Before her confused and dreamy eyes the angels in their white dresses kept moving up and down, and as they moved they sang “Glory, glory, glory.”

And Flo knew they were surrounding God, and she tried to catch a glimpse of God Himself through their shining wings. She was half asleep when she saw them, she was soon wholly asleep; she lay in a dreamless, unbroken slumber all night. And this was the beginning of her recovery, and of her knowledge of God. When the doctor came the next day he said she was better, but though the fever had left her, she had still very much pain to suffer. In her fall she had given her foot a most severe sprain, and though the swelling and first agony were gone, yet it often ached, without a moment’s intermission, all day and all night. Then her fever had turned to rheumatic, and those little thin bones would feel for many a day the long lie they had had on the damp cellar floor. But Flo’s soul was so happy that her body was very brave to bear this severe pain; such a flood of love and gratitude was lighting up her heart, that had the ceaseless aching been worse she would have borne it with patient smiles and unmurmuring lips. For day after day, by little and little, as she was able to bear it, Mrs Jenks told her what she herself called the Story of God.

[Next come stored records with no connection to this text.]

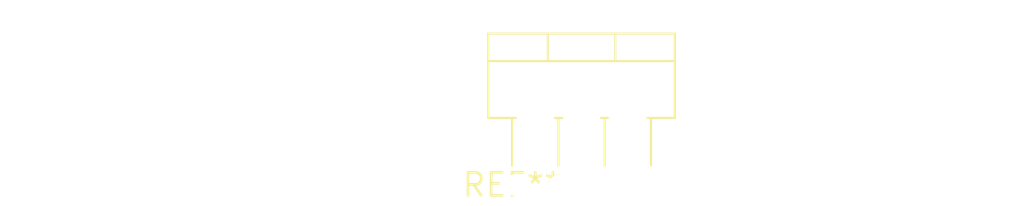
<source format=kicad_pcb>
(kicad_pcb (version 20240108) (generator pcbnew)

  (general
    (thickness 1.6)
  )

  (paper "A4")
  (layers
    (0 "F.Cu" signal)
    (31 "B.Cu" signal)
    (32 "B.Adhes" user "B.Adhesive")
    (33 "F.Adhes" user "F.Adhesive")
    (34 "B.Paste" user)
    (35 "F.Paste" user)
    (36 "B.SilkS" user "B.Silkscreen")
    (37 "F.SilkS" user "F.Silkscreen")
    (38 "B.Mask" user)
    (39 "F.Mask" user)
    (40 "Dwgs.User" user "User.Drawings")
    (41 "Cmts.User" user "User.Comments")
    (42 "Eco1.User" user "User.Eco1")
    (43 "Eco2.User" user "User.Eco2")
    (44 "Edge.Cuts" user)
    (45 "Margin" user)
    (46 "B.CrtYd" user "B.Courtyard")
    (47 "F.CrtYd" user "F.Courtyard")
    (48 "B.Fab" user)
    (49 "F.Fab" user)
    (50 "User.1" user)
    (51 "User.2" user)
    (52 "User.3" user)
    (53 "User.4" user)
    (54 "User.5" user)
    (55 "User.6" user)
    (56 "User.7" user)
    (57 "User.8" user)
    (58 "User.9" user)
  )

  (setup
    (pad_to_mask_clearance 0)
    (pcbplotparams
      (layerselection 0x00010fc_ffffffff)
      (plot_on_all_layers_selection 0x0000000_00000000)
      (disableapertmacros false)
      (usegerberextensions false)
      (usegerberattributes false)
      (usegerberadvancedattributes false)
      (creategerberjobfile false)
      (dashed_line_dash_ratio 12.000000)
      (dashed_line_gap_ratio 3.000000)
      (svgprecision 4)
      (plotframeref false)
      (viasonmask false)
      (mode 1)
      (useauxorigin false)
      (hpglpennumber 1)
      (hpglpenspeed 20)
      (hpglpendiameter 15.000000)
      (dxfpolygonmode false)
      (dxfimperialunits false)
      (dxfusepcbnewfont false)
      (psnegative false)
      (psa4output false)
      (plotreference false)
      (plotvalue false)
      (plotinvisibletext false)
      (sketchpadsonfab false)
      (subtractmaskfromsilk false)
      (outputformat 1)
      (mirror false)
      (drillshape 1)
      (scaleselection 1)
      (outputdirectory "")
    )
  )

  (net 0 "")

  (footprint "TO-220-7_P2.54x3.7mm_StaggerOdd_Lead3.8mm_Vertical" (layer "F.Cu") (at 0 0))

)

</source>
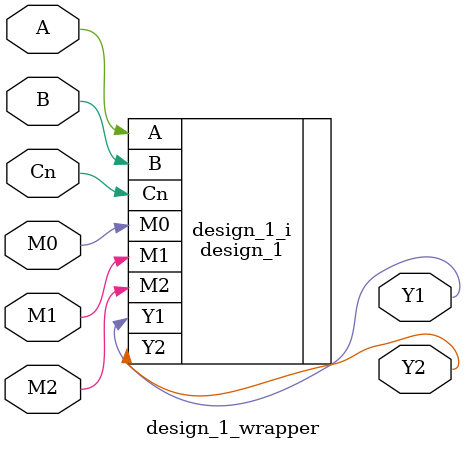
<source format=v>
`timescale 1 ps / 1 ps

module design_1_wrapper
   (A,
    B,
    Cn,
    M0,
    M1,
    M2,
    Y1,
    Y2);
  input A;
  input B;
  input Cn;
  input M0;
  input M1;
  input M2;
  output Y1;
  output Y2;

  wire A;
  wire B;
  wire Cn;
  wire M0;
  wire M1;
  wire M2;
  wire Y1;
  wire Y2;

  design_1 design_1_i
       (.A(A),
        .B(B),
        .Cn(Cn),
        .M0(M0),
        .M1(M1),
        .M2(M2),
        .Y1(Y1),
        .Y2(Y2));
endmodule

</source>
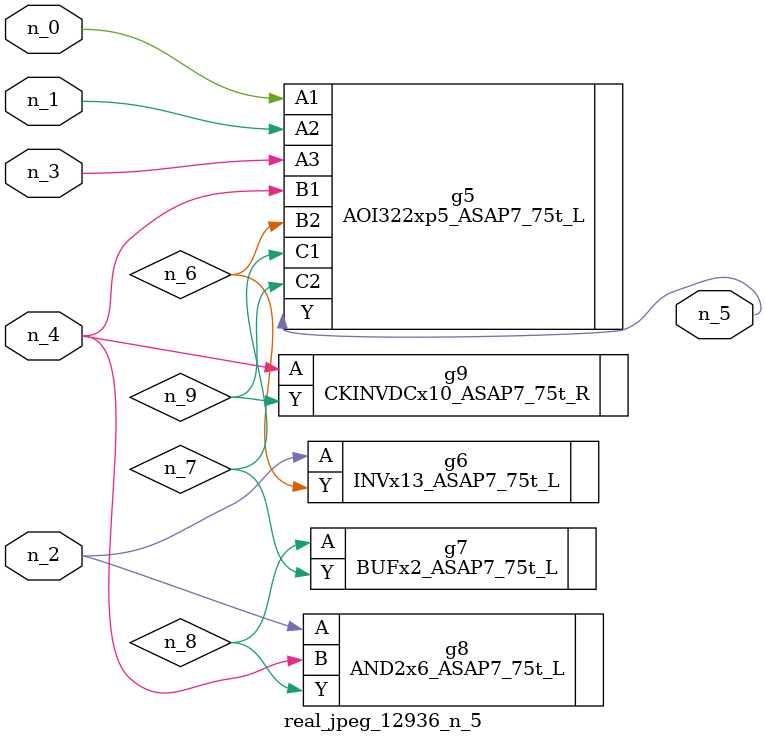
<source format=v>
module real_jpeg_12936_n_5 (n_4, n_0, n_1, n_2, n_3, n_5);

input n_4;
input n_0;
input n_1;
input n_2;
input n_3;

output n_5;

wire n_8;
wire n_6;
wire n_7;
wire n_9;

AOI322xp5_ASAP7_75t_L g5 ( 
.A1(n_0),
.A2(n_1),
.A3(n_3),
.B1(n_4),
.B2(n_6),
.C1(n_7),
.C2(n_9),
.Y(n_5)
);

INVx13_ASAP7_75t_L g6 ( 
.A(n_2),
.Y(n_6)
);

AND2x6_ASAP7_75t_L g8 ( 
.A(n_2),
.B(n_4),
.Y(n_8)
);

CKINVDCx10_ASAP7_75t_R g9 ( 
.A(n_4),
.Y(n_9)
);

BUFx2_ASAP7_75t_L g7 ( 
.A(n_8),
.Y(n_7)
);


endmodule
</source>
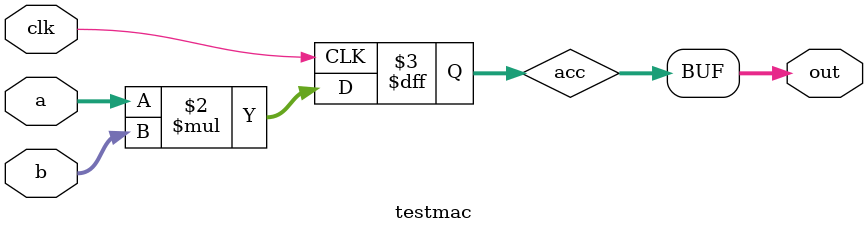
<source format=v>
module testmac(input clk, input signed [15:0] a, input signed [15:0] b, output signed [31:0] out);
    reg signed [31:0] acc;
    always @(posedge clk) begin
        acc <= a * b;
    end
    assign out = acc;
endmodule
</source>
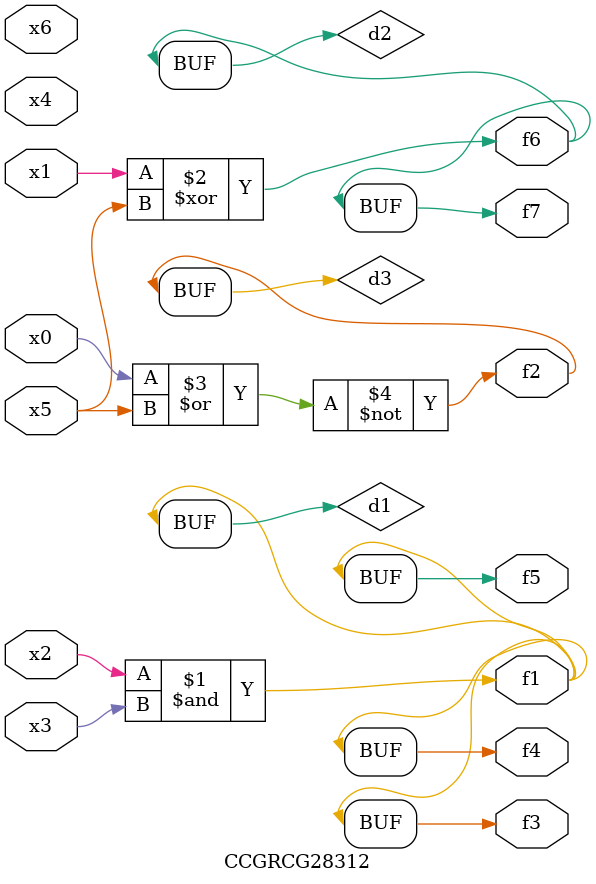
<source format=v>
module CCGRCG28312(
	input x0, x1, x2, x3, x4, x5, x6,
	output f1, f2, f3, f4, f5, f6, f7
);

	wire d1, d2, d3;

	and (d1, x2, x3);
	xor (d2, x1, x5);
	nor (d3, x0, x5);
	assign f1 = d1;
	assign f2 = d3;
	assign f3 = d1;
	assign f4 = d1;
	assign f5 = d1;
	assign f6 = d2;
	assign f7 = d2;
endmodule

</source>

She began with Adam and Eve, and explained to her what God had done for them; she described that lovely Garden of Eden until Flo with her vivid imagination saw the whole scene; she told how the devil came and tempted Eve, and how Eve fell, and in her fall, dishonesty, and sin, and misery, all came into the world. And because sin was in the world—and sin could not remain unpunished—Adam and Eve must die, and their children must die, and all men must die. And then she further explained to the listening child how, though they were sinners, the good God still cared for them, and for their children, and for all the people that should come after them; and because He so loved the world He sent His only begotten Son into the world, that whosoever believeth in Him should not perish, but have everlasting life.

And because little Mrs Jenks loved God and Christ with all the strength of her nature in return, she told the story of the birth of Jesus, of His life, of His death, so tenderly and so solemnly, that the child wept, and only the knowledge that His sufferings were now over, that He was happy now, and that He loved her, could stay her tears. What could she give Him in return? Why, all He asked for, all He needed.

Lying there on Mrs Jenks’ little white bed which God had lent her, she offered up to the Father, to the Son, and to the Spirit, the love and obedience of her whole heart and life for time and for eternity.